ОТРЫВОК ТЕКСТА
◆ ◆ ◆ ◆ ◆

Возможно, самые тщательные приготовления к встрече королевской особы устроили по распоряжению папы Александра VII для Кристины, бывшей королевы Швеции. Вся Священная коллегия поджидала ее возле дорожного столба с обозначением второй мили на Фламиниевой дороге, чтобы сопровождать отрекшуюся от престола и протестантизма монаршую особу к папе на пьяцца дель Пополо. Площади украсили и «омолодили», совсем как недавно, перед миллениумом, украсили павильонами, соорудили платформы для представителей разных королевских дворов.
С политической точки зрения обращение Кристины в римское католичество и решение поселиться в Риме было большим событием. Дочь Густава-Адольфа, короля Швеции и самого успешного протестантского военачальника Тридцатилетней войны, Кристина после безвременной гибели отца с раннего возраста управляла своей страной. О ее интеллектуальном потенциале свидетельствует интерес, с которым великий французский теолог и математик Рене Декарт относился к ее обучению. Твердо и уверенно правя страной, она много раз доказывала свои творческие способности и независимость суждений. Свободной Кристина была и в других отношениях (почти бисексуальна), ее двор в изгнании в палаццо Риарио (ныне палаццо Корсини) как смущал, так и украшал папский город. Александр вынужден был поддерживать ее финансово и давать защиту, и Кристина становилась все большей обузой для его преемников. Интересующаяся всем — от науки (и даже алхимии) до искусства, Кристина привлекала к себе в салон широкий круг аристократов и священнослужителей.

◆ ◆ ◆ ◆ ◆

ВЫБРАННЫЕ ЗАПИСИ
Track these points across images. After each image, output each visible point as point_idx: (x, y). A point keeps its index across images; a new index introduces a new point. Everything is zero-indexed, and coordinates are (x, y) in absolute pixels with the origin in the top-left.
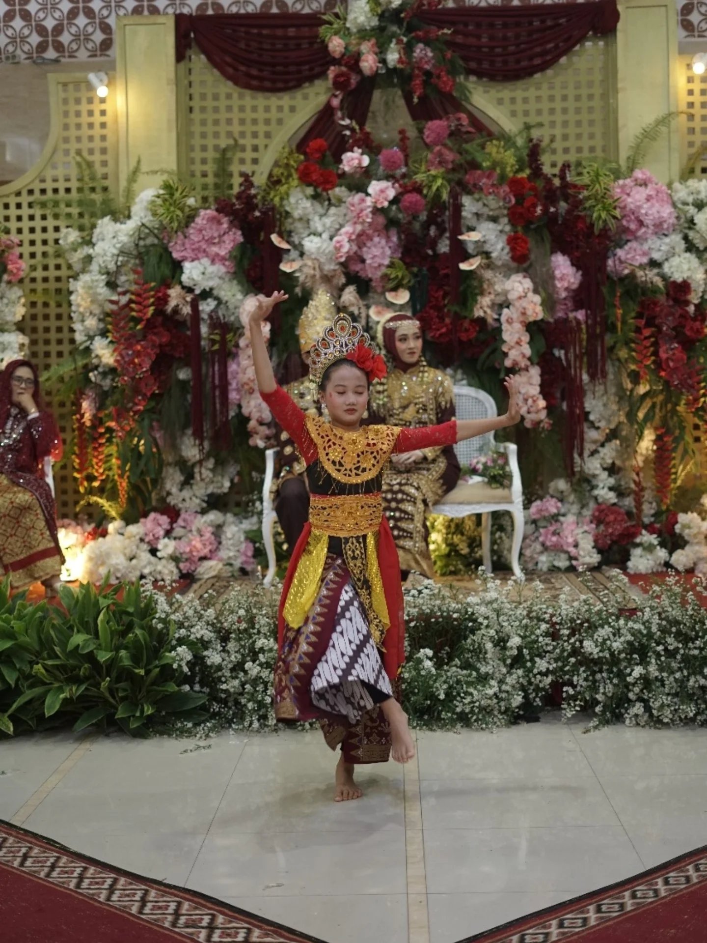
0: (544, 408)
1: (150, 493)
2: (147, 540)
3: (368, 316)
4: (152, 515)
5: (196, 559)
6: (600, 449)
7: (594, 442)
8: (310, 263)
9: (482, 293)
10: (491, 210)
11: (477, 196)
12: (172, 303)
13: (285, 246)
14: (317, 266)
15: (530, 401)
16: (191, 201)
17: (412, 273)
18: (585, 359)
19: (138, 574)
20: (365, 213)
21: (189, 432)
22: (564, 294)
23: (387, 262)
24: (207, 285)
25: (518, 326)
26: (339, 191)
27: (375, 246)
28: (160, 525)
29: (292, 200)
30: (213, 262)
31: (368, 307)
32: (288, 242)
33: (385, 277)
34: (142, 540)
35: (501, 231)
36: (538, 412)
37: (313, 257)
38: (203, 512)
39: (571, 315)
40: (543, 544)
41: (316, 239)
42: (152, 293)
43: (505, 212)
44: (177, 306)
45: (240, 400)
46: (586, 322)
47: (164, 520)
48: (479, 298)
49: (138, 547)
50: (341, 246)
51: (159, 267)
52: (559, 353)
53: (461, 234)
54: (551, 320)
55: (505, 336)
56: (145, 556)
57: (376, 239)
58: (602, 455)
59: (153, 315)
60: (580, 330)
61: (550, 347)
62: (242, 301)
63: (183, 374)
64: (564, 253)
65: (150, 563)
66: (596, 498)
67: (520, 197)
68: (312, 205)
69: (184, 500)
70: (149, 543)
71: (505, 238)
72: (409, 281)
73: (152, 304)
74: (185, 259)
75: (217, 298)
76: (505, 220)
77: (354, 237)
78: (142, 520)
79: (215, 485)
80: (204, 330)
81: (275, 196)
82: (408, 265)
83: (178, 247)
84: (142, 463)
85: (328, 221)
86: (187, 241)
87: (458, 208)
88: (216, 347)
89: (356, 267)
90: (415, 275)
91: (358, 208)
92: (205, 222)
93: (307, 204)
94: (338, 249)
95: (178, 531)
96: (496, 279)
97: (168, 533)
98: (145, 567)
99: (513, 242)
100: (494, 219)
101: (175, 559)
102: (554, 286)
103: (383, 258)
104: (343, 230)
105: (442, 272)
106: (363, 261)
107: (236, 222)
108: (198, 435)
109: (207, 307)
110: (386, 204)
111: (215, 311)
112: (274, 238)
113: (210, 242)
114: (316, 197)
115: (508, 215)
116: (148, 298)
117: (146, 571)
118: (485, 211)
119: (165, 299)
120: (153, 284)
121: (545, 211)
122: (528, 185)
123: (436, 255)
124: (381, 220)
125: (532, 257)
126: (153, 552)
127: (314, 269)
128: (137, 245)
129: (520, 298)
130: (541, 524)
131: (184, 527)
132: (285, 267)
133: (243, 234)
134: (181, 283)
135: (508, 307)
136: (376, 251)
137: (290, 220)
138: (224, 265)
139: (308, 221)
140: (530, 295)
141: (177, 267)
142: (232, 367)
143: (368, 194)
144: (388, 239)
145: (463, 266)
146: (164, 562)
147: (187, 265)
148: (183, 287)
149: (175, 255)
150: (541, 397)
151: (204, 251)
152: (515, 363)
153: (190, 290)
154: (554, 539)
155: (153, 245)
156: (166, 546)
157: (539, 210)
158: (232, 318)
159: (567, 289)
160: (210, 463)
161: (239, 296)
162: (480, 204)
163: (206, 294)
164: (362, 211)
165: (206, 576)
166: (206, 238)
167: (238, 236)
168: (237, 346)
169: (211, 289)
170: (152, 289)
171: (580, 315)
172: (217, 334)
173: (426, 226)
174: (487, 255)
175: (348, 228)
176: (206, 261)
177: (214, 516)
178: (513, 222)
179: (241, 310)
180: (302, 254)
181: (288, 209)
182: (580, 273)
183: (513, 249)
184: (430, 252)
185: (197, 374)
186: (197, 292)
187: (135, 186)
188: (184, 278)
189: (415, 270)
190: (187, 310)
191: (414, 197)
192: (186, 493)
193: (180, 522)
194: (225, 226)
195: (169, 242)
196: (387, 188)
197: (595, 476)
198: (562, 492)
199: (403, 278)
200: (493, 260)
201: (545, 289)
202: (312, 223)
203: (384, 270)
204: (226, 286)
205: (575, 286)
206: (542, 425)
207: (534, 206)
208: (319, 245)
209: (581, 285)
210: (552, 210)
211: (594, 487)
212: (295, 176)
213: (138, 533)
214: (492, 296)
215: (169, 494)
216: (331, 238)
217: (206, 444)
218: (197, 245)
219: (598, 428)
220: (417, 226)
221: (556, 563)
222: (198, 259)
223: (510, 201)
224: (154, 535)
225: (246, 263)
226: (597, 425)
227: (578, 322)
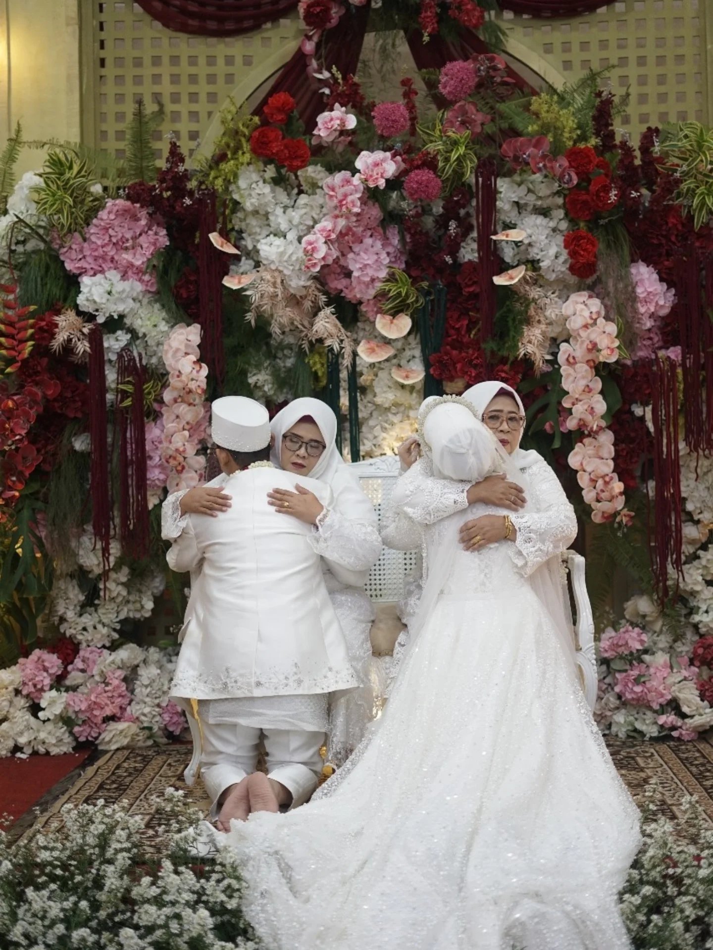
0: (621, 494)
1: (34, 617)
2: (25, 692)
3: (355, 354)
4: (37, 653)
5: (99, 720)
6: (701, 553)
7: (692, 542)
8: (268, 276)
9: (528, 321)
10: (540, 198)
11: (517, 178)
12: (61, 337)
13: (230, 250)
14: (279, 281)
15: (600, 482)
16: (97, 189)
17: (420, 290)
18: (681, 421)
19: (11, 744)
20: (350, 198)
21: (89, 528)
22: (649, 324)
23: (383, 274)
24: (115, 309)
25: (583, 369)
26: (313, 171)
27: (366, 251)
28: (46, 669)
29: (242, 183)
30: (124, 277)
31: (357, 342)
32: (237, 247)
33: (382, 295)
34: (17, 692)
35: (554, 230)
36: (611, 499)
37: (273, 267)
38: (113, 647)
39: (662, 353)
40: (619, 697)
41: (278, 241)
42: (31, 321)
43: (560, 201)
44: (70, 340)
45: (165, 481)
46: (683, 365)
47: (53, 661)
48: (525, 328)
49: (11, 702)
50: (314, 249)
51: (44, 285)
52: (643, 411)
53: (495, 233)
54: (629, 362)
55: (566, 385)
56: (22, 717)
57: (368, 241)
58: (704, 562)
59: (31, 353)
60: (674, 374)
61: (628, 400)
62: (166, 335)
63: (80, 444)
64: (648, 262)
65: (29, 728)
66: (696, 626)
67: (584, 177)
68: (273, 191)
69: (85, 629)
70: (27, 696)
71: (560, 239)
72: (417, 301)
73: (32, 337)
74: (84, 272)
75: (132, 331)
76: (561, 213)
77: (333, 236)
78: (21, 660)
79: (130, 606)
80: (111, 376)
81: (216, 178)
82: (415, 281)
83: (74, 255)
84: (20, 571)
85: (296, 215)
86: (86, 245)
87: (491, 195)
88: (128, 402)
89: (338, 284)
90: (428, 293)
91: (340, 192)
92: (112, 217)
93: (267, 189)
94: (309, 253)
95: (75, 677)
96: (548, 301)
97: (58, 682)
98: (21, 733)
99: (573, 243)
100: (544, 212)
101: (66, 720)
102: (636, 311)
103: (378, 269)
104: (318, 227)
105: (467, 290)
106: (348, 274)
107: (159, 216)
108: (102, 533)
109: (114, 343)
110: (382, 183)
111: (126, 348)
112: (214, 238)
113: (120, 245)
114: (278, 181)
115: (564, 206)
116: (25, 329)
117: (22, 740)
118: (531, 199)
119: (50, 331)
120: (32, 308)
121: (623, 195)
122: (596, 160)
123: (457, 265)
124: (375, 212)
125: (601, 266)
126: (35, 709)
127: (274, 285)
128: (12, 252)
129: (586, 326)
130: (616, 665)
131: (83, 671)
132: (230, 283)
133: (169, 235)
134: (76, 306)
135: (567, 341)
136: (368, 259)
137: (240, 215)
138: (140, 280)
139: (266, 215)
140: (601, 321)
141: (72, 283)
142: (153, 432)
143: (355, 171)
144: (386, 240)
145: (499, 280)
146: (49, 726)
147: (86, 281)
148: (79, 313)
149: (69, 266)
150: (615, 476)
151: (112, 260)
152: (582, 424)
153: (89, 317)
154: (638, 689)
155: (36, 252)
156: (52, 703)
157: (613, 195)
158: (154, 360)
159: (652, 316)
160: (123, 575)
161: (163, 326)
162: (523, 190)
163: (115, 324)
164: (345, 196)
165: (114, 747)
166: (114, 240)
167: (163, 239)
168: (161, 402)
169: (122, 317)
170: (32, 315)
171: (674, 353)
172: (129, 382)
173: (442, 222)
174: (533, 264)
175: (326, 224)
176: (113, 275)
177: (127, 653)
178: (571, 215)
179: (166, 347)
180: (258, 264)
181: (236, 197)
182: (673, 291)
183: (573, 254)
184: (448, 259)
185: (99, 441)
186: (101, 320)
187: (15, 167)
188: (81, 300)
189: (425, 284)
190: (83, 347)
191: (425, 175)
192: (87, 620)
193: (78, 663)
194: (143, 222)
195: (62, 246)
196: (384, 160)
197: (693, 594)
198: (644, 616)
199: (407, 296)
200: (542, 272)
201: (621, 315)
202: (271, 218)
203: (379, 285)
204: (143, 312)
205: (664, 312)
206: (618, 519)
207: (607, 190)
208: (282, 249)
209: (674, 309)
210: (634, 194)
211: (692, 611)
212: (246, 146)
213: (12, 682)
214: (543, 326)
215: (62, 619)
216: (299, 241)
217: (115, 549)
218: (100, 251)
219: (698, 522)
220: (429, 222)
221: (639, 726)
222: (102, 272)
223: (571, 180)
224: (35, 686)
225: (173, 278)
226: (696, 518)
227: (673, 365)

◆ ◆ ◆ ◆ ◆

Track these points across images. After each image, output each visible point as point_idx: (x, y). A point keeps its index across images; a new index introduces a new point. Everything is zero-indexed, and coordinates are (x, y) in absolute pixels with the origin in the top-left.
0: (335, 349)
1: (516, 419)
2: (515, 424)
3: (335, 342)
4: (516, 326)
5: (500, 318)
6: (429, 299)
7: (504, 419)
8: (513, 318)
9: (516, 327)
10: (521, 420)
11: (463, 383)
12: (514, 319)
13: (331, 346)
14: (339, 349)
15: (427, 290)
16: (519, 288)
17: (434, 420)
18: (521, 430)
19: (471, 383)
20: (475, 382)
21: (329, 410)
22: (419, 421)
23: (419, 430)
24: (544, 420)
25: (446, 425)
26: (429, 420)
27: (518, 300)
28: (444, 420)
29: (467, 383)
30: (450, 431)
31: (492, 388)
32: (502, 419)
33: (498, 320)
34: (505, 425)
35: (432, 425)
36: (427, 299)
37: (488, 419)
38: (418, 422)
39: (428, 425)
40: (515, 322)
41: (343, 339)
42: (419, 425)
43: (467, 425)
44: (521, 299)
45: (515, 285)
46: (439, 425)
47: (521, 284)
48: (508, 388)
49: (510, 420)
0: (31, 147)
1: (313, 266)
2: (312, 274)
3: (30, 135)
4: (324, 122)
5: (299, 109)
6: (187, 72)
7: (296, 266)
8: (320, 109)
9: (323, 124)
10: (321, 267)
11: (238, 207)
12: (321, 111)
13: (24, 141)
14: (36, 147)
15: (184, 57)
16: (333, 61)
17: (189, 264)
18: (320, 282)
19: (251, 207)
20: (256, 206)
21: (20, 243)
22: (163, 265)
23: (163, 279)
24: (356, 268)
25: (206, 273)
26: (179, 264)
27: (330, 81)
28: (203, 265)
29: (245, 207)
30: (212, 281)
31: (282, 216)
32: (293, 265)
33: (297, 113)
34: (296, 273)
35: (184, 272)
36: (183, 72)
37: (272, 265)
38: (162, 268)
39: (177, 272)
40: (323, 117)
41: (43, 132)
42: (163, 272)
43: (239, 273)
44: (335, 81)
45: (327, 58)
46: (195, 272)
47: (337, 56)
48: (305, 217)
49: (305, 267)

◆ ◆ ◆ ◆ ◆

ЗАДАНИЕ 1
Перескажите короче абзац из отрывка текста, который начинается словами «С политической точки зрения», сохранив его основные факты.
ЗАДАНИЕ 2
Продолжите текст о королеве Кристине с того места, где он заканчивается.

ОТВЕТ 1
Переход Кристины в католичество и ее переезд в Рим стали крупным политическим событием. Она была дочерью шведского короля Густава-Адольфа, самого успешного протестантского военачальника Тридцатилетней войны, и после его гибели с юных лет правила страной. Ее обучением интересовался Рене Декарт. Правила она твердо, проявляя творческие способности и независимость суждений. Ее двор в изгнании в палаццо Риарио (ныне палаццо Корсини) и смущал, и украшал папский город. Александр VII был вынужден содержать и защищать ее, а для его преемников она становилась все большей обузой. Кристина интересовалась всем, от науки и алхимии до искусства, и собирала в своем салоне широкий круг аристократов и священнослужителей.

ОТВЕТ 2
Весьма своеобразной достопримечательностью, связанной с периодом ее жизни в Риме, являются каббалистические надписи, покрывающие крошечное газебо ее сада на вилле Паломбара, что на Аппиевом холме. Она верила в то, что эти не поддающиеся расшифровке слова содержат тайну омоложения и преобразования железа в золото. Надо сказать, они до сих пор ставят в тупик ученых. В палаццо Корсини сохранилась ее спальня, в остальных комнатах размещаются Национальная галерея античного искусства и Академия деи Линчеи. Спальня небольшая, ее стены покрыты ренессансными фресками, что придает помещению вид роскошной цыганской кибитки, величавой, но немного безвкусной. Отличное место для размещения огромной кровати, однако она, к сожалению, не сохранилась. Интерьер, похоже, отражал характер умершей здесь женщины, интеллект и смелость которой добавили вкуса эпохе раннего римского Просвещения.
Папский Рим часто вступал в противоречие с собственными достижениями, особенно в отношении научных исследований и философских теорий. Контрреформация и ортодоксальное догматическое мировоззрение порождали странные аномалии в развитии естественных наук, и в то же время духовенство покровительствовало прогрессу научной мысли. Хороший пример — принятие григорианского календаря, изданного в 1582 году папой Григорием XIII (1572–1585). Благодаря новым астрономическим методам удалось скорректировать отставание в днях от старого юлианского календаря, бывшего в употреблении более тысячи пятисот лет. Эту инициативу (являвшуюся большим достижением), посчитав ересью, отвергли нации, исповедовавшие протестантизм, в некоторых случаях — на несколько столетий. И кто может их винить, когда та же римская церковь запятнала себя судом над Галилео Галилеем?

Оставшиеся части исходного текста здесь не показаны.